You'll need to add each objective part separately instead of all at once. You can add all of the dataframe values with something like:

for i in range(len(s1)):
   m.Maximize(b1 + 2.10*m.log(s1.values[i]*(1+opt[0])+c1.values[i]) \
                   + 1.60*(s2.values[i]*(1+opt[1])+c2.values[i]) \
                   + 2.40*m.sqrt(s3.values[i]*(1+opt[2])+c3.values[i])

We'll be able to give more specific help if you can post a minimal, reproducible example to Stack Overflow with tag gekko.

[akhilbhat060890]

Thank You for the prompt reply.

I have however a constraint equation in addition to the objective function I mentioned above

So I have the objective function set up like:

objectivefunction

m.Obj(-(b1 + 2.10m.log(s1(1+opt[0])+c1) + 1.60(s2*(1+opt[1])+c2) + 2.40m.sqrt(s3(1+opt[2])+c3) )

Constraints on objective Problem

m.Equation((s1(1+opt[0])+s2(1+opt[1])+s3(1+opt[2])+s4(1+opt[3])+s5(1+opt[4])+s6(1+opt[5])).sum()== t)

I tried the approach suggested by you and the optimisation runs but it is providing 0 as the optimal solution which shouldn't be the case. Please let me know if this makes sense or else I will put in data as well.

Thanks, Akhil

[APMonitor]

Try the m.sum() function instead. It avoids the equation length issue when constructing the expression for automatic differentiation.

m.Equation(m.sum(s1.values*(1+opt[0])+s2.values*(1+opt[1])\
                             +s3.values*(1+opt[2])+s4.values*(1+opt[3])\
                             +s5.values*(1+opt[4])+s6.values*(1+opt[5]))== t)

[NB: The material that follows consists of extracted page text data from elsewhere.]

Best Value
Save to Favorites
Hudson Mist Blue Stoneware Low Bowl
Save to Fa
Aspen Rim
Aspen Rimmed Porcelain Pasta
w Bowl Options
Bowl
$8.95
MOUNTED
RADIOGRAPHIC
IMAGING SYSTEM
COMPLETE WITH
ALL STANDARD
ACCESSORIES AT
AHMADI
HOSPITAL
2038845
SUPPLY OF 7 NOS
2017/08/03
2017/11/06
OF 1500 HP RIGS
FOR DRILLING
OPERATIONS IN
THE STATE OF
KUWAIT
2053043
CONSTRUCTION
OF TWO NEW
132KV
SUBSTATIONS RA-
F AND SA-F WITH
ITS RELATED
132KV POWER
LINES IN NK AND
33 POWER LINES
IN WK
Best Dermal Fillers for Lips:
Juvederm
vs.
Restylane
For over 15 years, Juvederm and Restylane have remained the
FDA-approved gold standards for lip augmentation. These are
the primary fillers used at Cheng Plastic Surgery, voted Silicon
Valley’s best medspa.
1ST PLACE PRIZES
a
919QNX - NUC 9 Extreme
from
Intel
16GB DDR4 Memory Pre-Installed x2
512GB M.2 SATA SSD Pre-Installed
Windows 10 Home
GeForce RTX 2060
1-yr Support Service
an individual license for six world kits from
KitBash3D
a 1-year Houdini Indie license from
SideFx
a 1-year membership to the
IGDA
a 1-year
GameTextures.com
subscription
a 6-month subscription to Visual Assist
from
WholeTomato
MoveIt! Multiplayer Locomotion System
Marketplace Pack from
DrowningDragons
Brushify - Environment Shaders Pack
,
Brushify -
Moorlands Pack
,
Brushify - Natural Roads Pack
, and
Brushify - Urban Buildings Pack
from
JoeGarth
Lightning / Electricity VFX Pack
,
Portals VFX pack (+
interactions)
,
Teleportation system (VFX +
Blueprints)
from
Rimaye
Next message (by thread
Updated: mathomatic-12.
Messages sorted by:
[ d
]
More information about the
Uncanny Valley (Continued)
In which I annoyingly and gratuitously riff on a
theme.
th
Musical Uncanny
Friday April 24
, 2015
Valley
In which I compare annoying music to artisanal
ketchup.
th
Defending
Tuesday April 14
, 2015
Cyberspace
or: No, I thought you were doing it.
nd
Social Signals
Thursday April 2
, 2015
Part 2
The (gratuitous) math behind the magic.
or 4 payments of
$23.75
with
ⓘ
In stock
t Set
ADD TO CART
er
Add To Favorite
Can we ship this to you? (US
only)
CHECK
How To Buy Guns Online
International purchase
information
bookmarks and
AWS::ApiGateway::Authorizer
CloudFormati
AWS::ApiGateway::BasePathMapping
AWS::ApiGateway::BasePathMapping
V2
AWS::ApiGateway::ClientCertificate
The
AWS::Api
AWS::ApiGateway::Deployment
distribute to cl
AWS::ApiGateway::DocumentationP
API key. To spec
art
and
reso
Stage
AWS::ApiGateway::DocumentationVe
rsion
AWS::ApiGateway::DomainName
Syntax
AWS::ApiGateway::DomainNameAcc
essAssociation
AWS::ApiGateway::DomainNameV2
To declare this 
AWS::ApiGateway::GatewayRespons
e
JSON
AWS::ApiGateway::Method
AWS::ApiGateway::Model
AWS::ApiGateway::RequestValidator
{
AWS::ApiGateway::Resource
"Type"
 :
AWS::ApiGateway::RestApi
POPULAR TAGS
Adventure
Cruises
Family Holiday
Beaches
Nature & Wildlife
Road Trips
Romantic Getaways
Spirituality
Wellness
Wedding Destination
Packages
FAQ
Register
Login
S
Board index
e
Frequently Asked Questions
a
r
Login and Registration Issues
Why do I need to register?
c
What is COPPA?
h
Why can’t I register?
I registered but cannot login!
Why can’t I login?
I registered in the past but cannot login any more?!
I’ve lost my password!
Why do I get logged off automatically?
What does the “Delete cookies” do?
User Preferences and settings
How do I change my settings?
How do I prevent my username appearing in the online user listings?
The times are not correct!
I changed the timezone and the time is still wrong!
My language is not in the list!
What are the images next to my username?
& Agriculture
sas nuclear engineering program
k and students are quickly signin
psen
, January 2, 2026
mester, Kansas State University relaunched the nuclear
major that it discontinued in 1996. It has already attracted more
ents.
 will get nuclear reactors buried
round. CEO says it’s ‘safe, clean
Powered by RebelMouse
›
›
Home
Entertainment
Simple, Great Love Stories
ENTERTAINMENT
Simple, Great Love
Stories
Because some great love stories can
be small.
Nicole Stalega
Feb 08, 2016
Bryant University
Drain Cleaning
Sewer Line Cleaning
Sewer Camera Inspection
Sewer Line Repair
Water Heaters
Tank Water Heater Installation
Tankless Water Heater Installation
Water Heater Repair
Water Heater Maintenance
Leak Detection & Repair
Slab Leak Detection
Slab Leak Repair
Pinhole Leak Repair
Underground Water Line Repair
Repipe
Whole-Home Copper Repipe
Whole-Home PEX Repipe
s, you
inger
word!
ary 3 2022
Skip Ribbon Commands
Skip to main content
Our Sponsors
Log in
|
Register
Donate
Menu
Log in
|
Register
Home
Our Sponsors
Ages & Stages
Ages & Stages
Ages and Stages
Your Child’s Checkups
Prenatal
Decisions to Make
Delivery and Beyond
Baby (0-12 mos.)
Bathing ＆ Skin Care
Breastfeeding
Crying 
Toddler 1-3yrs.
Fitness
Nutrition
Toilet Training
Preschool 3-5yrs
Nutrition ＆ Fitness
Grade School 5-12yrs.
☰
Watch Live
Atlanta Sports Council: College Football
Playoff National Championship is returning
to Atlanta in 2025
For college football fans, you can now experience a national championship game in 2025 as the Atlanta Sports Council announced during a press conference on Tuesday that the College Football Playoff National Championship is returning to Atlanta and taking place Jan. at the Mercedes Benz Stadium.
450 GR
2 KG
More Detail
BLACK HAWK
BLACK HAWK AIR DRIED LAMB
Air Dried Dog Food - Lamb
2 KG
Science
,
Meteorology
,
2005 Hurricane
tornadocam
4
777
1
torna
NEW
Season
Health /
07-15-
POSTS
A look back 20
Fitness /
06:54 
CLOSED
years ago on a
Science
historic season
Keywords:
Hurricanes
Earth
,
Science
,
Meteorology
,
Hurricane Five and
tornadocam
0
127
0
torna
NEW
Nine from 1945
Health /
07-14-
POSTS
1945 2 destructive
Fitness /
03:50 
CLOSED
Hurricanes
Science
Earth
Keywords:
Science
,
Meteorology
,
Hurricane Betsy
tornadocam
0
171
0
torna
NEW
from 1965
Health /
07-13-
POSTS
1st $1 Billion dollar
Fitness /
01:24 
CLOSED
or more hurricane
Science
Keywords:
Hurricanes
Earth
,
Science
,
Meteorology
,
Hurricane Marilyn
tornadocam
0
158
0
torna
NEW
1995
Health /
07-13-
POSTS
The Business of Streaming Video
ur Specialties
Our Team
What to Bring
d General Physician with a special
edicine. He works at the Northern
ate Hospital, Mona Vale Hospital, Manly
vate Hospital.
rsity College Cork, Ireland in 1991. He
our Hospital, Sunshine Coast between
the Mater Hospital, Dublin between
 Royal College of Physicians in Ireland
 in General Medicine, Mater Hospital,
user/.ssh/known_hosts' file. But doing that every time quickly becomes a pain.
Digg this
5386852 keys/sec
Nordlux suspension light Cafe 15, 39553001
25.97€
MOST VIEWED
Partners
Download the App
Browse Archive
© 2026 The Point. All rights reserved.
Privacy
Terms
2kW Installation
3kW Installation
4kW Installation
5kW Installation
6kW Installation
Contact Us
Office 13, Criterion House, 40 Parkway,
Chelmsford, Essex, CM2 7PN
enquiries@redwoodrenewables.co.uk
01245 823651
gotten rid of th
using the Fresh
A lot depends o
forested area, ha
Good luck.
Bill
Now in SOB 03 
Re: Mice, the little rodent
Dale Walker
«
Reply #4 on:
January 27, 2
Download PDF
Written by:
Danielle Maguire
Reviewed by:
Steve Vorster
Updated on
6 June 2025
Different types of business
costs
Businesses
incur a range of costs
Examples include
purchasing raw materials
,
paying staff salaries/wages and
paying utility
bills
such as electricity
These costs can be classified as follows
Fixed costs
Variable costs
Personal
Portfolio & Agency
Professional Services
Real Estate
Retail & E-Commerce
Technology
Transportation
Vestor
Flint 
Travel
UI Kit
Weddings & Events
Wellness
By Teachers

This only works if s1-s6 are constant numerical values. If they are also Gekko variables then I'll give you some other suggestions.

[akhilbhat060890]

Thank You for your response. Yes s1-s6 & c1-c6 are lists with numerical values and are not Gekko variables. s1-s2 and c1-c6 are non-negative. t =1053200. In future there will be s1-s20 and similarly c1-c20 and t will vary as well. The equation could also change depending on number of variables.

Having said that now when I run the two pieces of code: I either get an infinity as objective or no solution or an error

m.Equation(m.sum(s1.values*(1+opt[0])+s2.values*(1+opt[1])\ +s3.values*(1+opt[2])+s4.values*(1+opt[3])\ +s5.values*(1+opt[4])+s6.values*(1+opt[5]))== t) ``for i in range(len(s1)): m.Obj(-(b1 + 2.10m.log(s1.values[i](1+opt[0])+c1.values[i] +1) \

• 1.60(s2.values[i](1+opt[1])+c2.values[i]) \
• 2.40m.sqrt(s3.values[i](1+opt[2])+c3.values[i])) m.options.IMODE = 3 m.solve()`` Also, Is there a way of automating the equation rather than coding in the current manner Can you please assist me with this query and let me know what I am doing wrong.

Data.xlsx

[APMonitor]

You can automate the equation by creating lists and intermediates:

s = [s1,s2,s3,s4,s5,s6]
c = [c1,c2,c3,c4,c5,c6]
e = [m.Intermediate(s[i]*(1+opt[i]) for i in range(len(s))]
m.Equation(m.sum(e)==t)

The error in the solution is because of terms in your objective function such as m.log() and m.sqrt() that have negative values inside the parenthesis. I recommend that you add constraints with the new variable positive to prevent the negative values such as:

positive = m.Array(m.Var,len(s1),lb=1e-4)
for i in range(len(s1)):
   m.Equation(positive[i] == s1.values[i]*(1+opt[0])+c1.values[i] +1) 
                               \ + 1.60*(s2.values[i]*(1+opt[1])+c2.values[i])
                               \ + 2.40*m.sqrt(s3.values[i]*(1+opt[2])+c3.values[i]))
   m.Maximize(b1 + 2.10*m.log(positive[i]))

You can convert the m.Obj(-()) to m.Maximize() because the negative of minimize is a maximize. This may also be causing your large objective function value because it will try to make it infinity. You can prevent this by adding constraints to your opt variables with opt = m.Array(m.Var,6,lb=0,ub=10).

Please consider posting your complete problem to Stack Overflow.

[akhilbhat060890]

Thank You for the comments and all the help. I will post the problem on Stack Overflow if I face any more challenges.